The two companies organized a tour last week to give members of the media a glimpse of how the companies operate, including how their various Social Development Management Program (SDMP) and corporate social responsibility projects are being implemented within and outside their host communities.

Affiliates of Nickel Area Corp., CBNC and RTNMC also boast of promoting environmental protection programs to minimize the impact of their operations to the communities, aside from implementing a progressive rehabilitation program to bring back vegetation in areas affected by their operation.

Aside from assorted native trees species, CBNC and RTNMC have started to produce fruits, rice, vegetables, high-value crops and herbal plants, providing employment to indigenous peoples by way of reforestation and seedling production.

The CBNC—which operates a nickel-processing plant—said portions of the 90-hectare Tailings Dam 1 decommissioned in 2010 are now planted to 16 species of fruit-bearing trees, as of June 2016.

Some areas have also been converted into a rice paddy, vegetable farm, and mini-plantation of Cavendish bananas, coconuts, and dragon fruits and a small flower farm.

Briccio T. Abela, manager of CBNC’s Environmental Management and Quality Control Section, said as part of the rehabilitation of its decommissioned TD1, they re-introduced grasses and shrubs to cover the top soil during the first year of rehabilitation to bring back soil nutrients lost during the processing of nickel.

The succeeding year, several trees and crops were planted to test whether the soil’s productivity has been restored.

“The nutrient of the soil is practically zero. We need to introduce a system where organic matter can be returned to the soil.
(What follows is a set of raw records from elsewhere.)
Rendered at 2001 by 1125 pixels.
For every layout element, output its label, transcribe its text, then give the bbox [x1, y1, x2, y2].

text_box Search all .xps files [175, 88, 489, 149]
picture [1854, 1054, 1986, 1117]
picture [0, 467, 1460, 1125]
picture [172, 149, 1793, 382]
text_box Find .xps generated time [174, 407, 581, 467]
That is the purpose of reintroducing grass in the area before we started to plant trees,” he said.

Birds, bees, butterflies, bats, lizards including monitor lizards commonly called bayawak and a number of native bird species have started to settle in the small forest plantation as a result of the rehabilitation effort.

So far, over 35,000 trees have been planted in CBNC’s TD1, including agoho, amugis, balayong, bangkal, dildil, batino,gmelina, ipil, ipil-ipil, iron wood, kakawate, mahogany, malugai, manggis, narra, odling, palamorya and tongkat-ali.
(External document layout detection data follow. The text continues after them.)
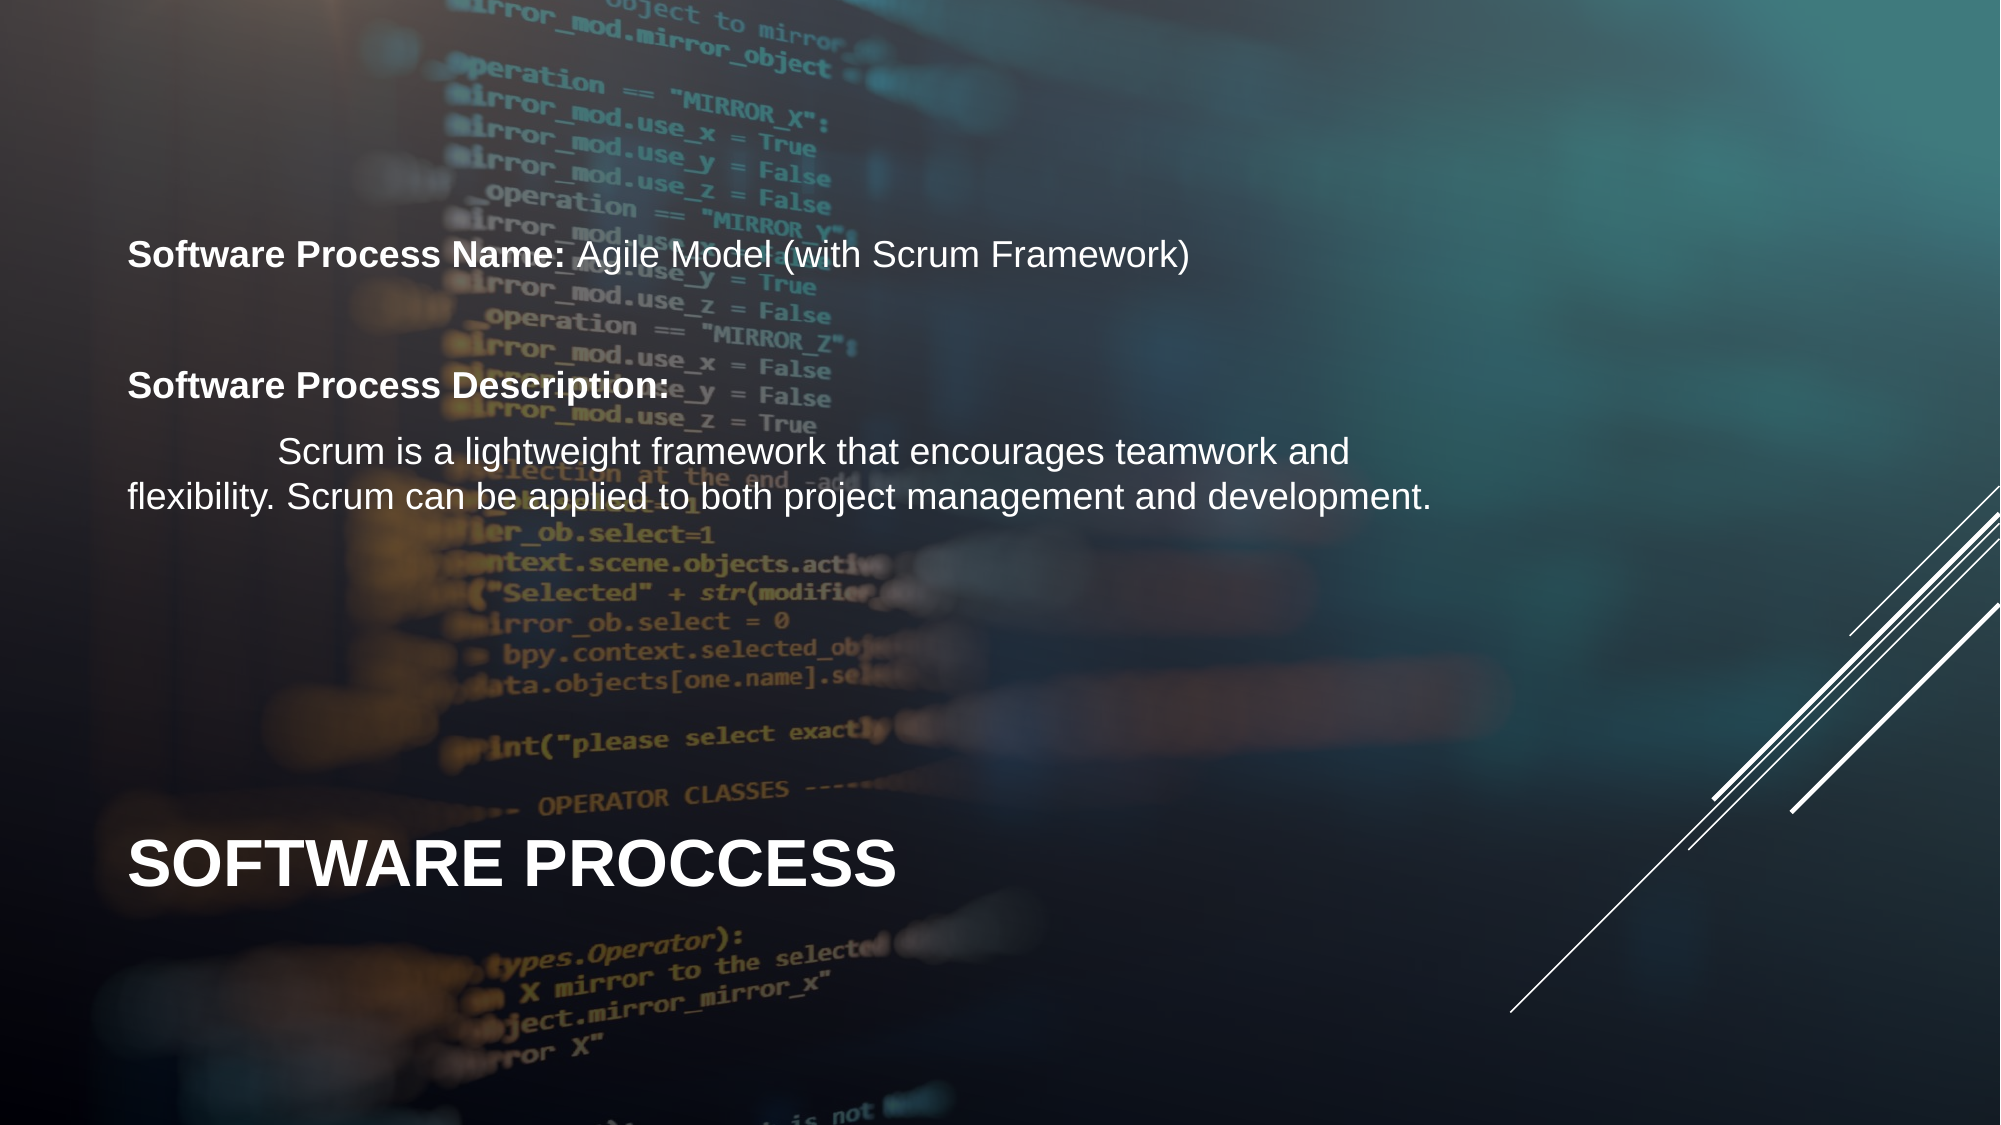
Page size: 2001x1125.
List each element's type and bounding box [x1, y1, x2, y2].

text_box [1510, 485, 2000, 1013]
picture [0, 0, 2000, 1125]
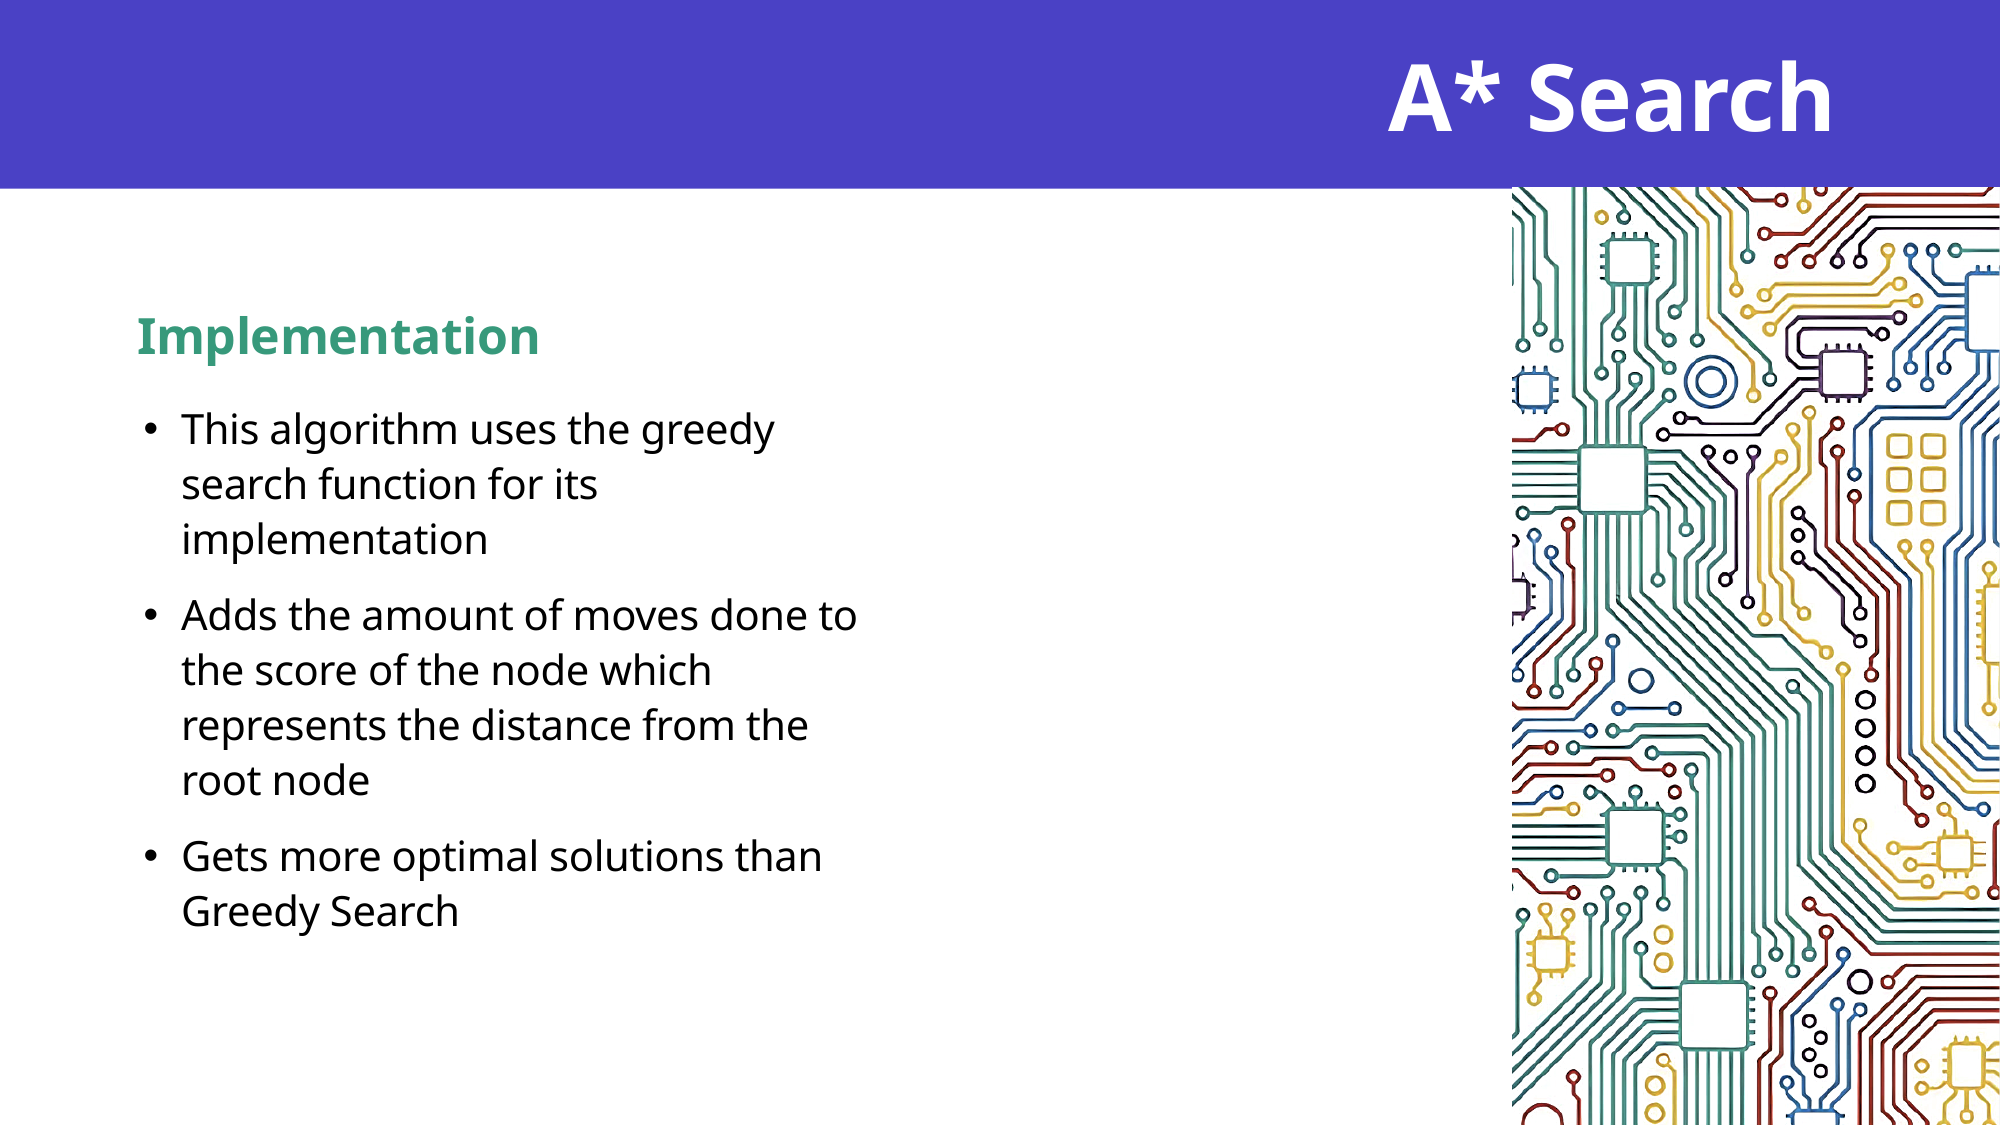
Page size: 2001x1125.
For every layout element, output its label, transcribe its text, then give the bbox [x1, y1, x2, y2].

picture [1511, 187, 2000, 1125]
list Implementation [122, 291, 903, 390]
title A* Search [55, 31, 1852, 159]
list This algorithm uses the greedy search function for its implementation Adds the amount of moves done to the score of the node which represents the distance from the root node Gets more optimal solutions than Greedy Search [128, 390, 909, 943]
The area is now also planted to high-value crops like Cavendish bananas and dragon fruits, and over 1,400 other fruit-bearing trees like avocado, guava, binai, cacao, cashew, duhat, duringan, guyabano, kalamansi, kamansi, langka, jackfruit, mangoes, marang, rambutan and star apple. Aratilis trees are also thriving in the rehabilitated TD1.

Portions of the TD1 are now also planted to assorted vegetables, herbal plants and ornamental plants.
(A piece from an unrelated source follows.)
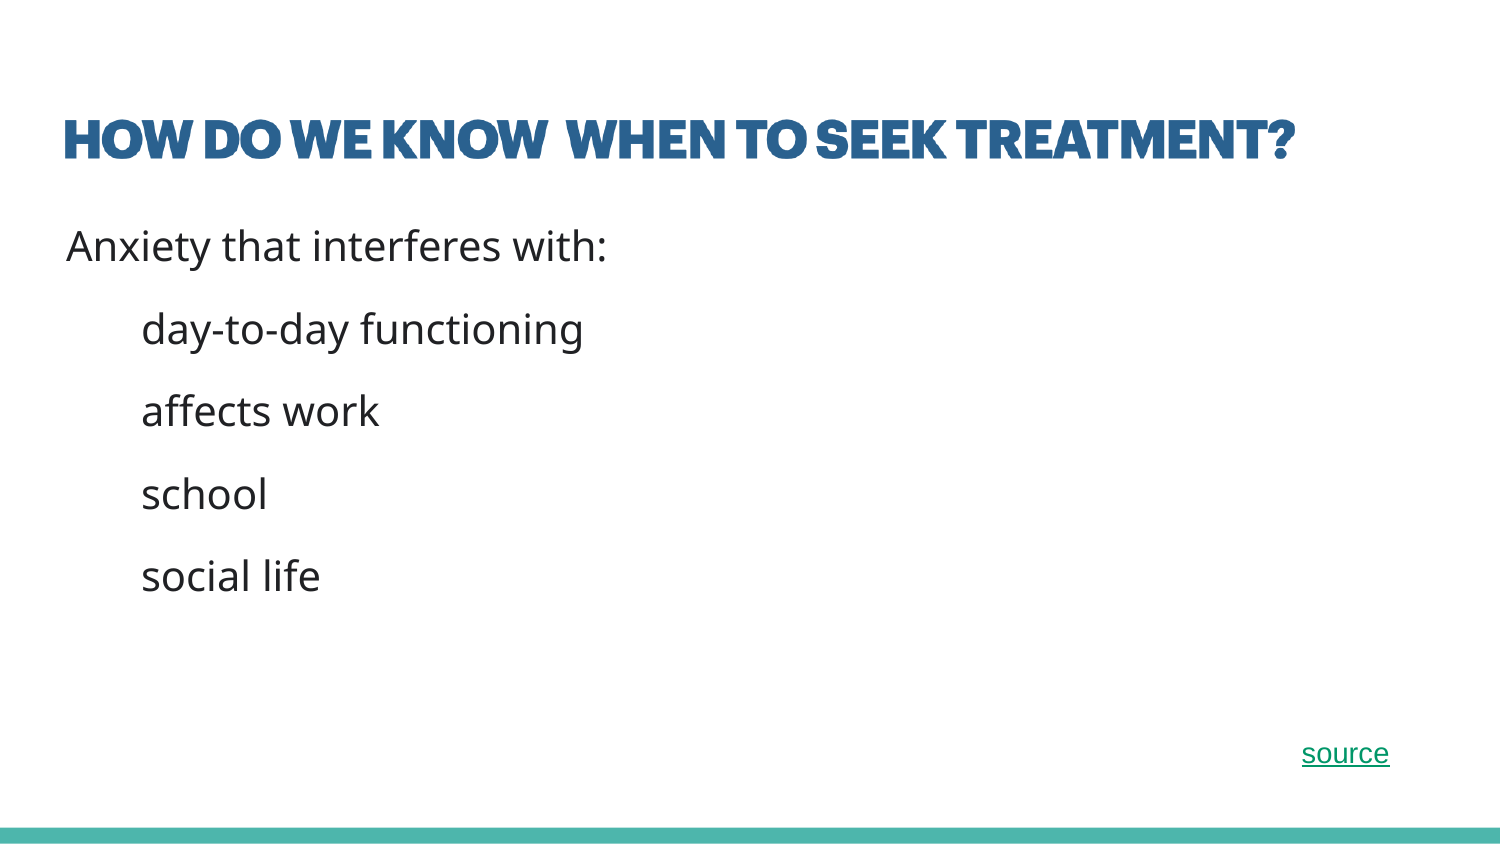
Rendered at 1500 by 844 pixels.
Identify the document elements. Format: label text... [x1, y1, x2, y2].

picture [50, 103, 1306, 170]
text_box source [1286, 719, 1422, 785]
list Anxiety that interferes with: day-to-day functioning affects work school social life [51, 197, 1449, 647]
The rehabilitation project is now providing livelihood to more than 100 indigenous peoples (IPs) and indigents from CBNC’s host communities.

The TD1 was used to store dried silt from neutralized slurry from 2005 to 2010. It was subsequently decommissioned after reaching its filled capacity of 678 million dried metric tons (DMT) of mine wastes in 2010. The following year, the rehabilitation started section by section.

Bibano P. Ranes, a consultant on mine rehabilitation of RTNMC, said the company implements an integrated rehabilitation approach.

He said site-preparation costs in the mined-out area alone costs the company around P1 million per hectare.

The rehabilitation involves soil amelioration to improve the soil’s fertility, the use of large planting materials and use of assorted native tree species.

Ranes said they also implement an agro-aqua-forestry farming system in the area.

A forester by training, Ranes said the top soil was removed before extraction of nickel ores. The soils were returned to the mined-out area as part of the land preparation before implementing agro-fishery-forestry activities.

“We used large planting materials for high survival rate and native species for biodiversity conservation,” he said.

The trees, high-value crops and vegetables grown were organically grown and have been tested to be safe for human consumption by an accredited research laboratory.

“We also started to raise tilapia, ducks and pigs in the area,” he said.